Job item: Pull out of the data below the stretch of lines bounded by the one containing "Với chuyên môn" and the one containing "diện cho khách hàng!", both bounds included, unchanged.

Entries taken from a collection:
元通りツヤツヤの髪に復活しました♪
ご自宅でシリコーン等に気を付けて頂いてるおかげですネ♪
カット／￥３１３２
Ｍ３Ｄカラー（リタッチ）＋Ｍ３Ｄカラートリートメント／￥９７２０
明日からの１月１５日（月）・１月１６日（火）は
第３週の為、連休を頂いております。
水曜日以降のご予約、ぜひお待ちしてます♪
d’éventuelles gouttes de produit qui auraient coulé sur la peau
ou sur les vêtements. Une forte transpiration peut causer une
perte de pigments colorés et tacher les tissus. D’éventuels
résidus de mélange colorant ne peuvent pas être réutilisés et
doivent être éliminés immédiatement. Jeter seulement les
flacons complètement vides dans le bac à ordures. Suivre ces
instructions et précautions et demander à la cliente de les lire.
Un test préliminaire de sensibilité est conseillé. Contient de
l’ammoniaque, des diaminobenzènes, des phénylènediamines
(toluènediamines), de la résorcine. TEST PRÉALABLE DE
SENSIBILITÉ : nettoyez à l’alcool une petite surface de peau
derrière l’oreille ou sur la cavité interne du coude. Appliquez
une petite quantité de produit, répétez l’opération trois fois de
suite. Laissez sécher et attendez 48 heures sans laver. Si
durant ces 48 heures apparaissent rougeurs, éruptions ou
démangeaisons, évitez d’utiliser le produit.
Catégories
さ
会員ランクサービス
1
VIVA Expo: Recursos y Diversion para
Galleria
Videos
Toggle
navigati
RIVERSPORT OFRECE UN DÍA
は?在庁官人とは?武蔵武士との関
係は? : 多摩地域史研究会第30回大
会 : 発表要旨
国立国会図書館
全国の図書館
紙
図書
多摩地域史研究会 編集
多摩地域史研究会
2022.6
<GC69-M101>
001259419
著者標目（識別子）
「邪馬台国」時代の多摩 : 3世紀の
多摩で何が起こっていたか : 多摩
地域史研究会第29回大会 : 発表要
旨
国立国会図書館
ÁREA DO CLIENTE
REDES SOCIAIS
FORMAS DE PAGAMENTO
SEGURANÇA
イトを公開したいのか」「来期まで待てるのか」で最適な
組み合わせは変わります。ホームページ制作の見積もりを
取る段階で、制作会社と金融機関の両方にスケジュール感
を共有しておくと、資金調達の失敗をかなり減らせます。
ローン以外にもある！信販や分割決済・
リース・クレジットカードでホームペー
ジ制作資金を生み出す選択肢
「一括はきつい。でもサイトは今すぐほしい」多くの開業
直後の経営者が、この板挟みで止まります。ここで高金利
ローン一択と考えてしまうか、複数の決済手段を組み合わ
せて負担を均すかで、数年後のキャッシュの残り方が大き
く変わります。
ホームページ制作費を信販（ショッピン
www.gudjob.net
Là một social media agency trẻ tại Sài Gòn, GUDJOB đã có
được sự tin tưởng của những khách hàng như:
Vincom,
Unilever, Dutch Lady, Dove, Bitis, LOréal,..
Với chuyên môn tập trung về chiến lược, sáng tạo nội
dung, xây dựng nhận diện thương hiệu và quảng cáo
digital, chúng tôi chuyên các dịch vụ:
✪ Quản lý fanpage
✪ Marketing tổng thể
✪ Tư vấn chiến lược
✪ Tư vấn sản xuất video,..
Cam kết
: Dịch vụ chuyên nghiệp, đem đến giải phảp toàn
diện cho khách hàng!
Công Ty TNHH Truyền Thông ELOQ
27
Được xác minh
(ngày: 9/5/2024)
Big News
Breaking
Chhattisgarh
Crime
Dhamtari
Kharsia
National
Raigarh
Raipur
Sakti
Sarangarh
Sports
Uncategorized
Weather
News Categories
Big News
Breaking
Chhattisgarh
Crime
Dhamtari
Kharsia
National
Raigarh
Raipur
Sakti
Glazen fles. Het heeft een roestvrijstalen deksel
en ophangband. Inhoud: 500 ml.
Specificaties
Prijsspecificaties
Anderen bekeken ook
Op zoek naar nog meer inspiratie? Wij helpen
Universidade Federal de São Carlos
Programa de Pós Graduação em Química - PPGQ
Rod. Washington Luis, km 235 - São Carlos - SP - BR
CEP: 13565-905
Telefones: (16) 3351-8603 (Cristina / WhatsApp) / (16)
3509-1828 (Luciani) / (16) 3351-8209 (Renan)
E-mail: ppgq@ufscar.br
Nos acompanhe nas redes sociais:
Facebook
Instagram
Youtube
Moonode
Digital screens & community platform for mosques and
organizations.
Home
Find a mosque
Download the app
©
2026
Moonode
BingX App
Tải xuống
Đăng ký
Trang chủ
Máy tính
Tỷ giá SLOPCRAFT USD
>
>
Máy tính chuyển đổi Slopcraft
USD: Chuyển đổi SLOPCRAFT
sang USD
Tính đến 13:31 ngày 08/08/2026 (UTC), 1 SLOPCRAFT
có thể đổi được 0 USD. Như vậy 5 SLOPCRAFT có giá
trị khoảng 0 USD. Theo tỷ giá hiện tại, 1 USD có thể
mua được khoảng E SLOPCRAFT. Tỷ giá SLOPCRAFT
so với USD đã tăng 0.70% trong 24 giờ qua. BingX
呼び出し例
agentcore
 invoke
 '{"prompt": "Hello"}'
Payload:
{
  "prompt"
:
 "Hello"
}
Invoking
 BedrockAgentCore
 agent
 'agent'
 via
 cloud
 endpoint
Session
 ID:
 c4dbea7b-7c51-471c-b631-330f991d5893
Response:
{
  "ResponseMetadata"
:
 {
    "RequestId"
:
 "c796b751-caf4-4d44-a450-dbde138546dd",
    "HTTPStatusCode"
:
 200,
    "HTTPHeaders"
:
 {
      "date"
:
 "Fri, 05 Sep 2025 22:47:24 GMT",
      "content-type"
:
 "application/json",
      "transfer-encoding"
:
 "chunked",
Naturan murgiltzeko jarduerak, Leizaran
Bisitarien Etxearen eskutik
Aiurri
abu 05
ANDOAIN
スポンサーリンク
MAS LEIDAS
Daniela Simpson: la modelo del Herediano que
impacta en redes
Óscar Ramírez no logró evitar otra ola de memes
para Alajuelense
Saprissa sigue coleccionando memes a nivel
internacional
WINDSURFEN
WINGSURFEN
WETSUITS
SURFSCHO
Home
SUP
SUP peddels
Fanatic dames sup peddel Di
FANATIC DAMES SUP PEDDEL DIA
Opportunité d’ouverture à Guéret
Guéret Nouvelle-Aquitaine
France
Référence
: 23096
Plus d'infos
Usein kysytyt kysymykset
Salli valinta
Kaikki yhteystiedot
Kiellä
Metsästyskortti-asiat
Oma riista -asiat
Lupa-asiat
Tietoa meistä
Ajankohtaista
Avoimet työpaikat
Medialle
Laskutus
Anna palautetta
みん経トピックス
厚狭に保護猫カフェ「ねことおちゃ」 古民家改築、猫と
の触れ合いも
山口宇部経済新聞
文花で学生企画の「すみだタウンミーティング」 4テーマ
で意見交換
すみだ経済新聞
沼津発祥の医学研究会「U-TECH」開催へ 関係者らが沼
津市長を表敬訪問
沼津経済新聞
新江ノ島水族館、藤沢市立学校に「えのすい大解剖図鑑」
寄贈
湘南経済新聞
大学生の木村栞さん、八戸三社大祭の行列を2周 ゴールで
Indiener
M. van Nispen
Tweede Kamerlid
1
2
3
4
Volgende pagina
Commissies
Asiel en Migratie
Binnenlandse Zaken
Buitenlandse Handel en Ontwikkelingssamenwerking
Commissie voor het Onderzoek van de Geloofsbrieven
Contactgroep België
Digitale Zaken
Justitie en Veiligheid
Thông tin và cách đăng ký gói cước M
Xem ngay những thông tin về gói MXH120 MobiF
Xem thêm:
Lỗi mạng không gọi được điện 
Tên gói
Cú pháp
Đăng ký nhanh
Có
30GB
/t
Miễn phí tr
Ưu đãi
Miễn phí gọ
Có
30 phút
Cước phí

Result:
Với chuyên môn tập trung về chiến lược, sáng tạo nội
dung, xây dựng nhận diện thương hiệu và quảng cáo
digital, chúng tôi chuyên các dịch vụ:
✪ Quản lý fanpage
✪ Marketing tổng thể
✪ Tư vấn chiến lược
✪ Tư vấn sản xuất video,..
Cam kết
: Dịch vụ chuyên nghiệp, đem đến giải phảp toàn
diện cho khách hàng!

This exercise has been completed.